ASSIGNED TASK -> All lines from the one with "べられますし、天ぷらも美味しいです、そういえば" to the end of the material, both included, are to be written out exactly and without anything else.

BEGIN

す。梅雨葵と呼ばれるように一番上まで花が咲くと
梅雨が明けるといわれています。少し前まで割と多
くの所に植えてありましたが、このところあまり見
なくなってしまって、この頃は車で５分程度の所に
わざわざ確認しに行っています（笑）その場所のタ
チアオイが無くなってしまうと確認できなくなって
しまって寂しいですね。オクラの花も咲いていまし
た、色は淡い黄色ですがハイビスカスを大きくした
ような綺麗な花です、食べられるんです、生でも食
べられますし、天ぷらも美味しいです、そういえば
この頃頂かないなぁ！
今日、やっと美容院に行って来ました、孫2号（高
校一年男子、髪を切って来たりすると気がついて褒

END

RESULT OF THIS EXERCISE ->
べられますし、天ぷらも美味しいです、そういえば
この頃頂かないなぁ！
今日、やっと美容院に行って来ました、孫2号（高
校一年男子、髪を切って来たりすると気がついて褒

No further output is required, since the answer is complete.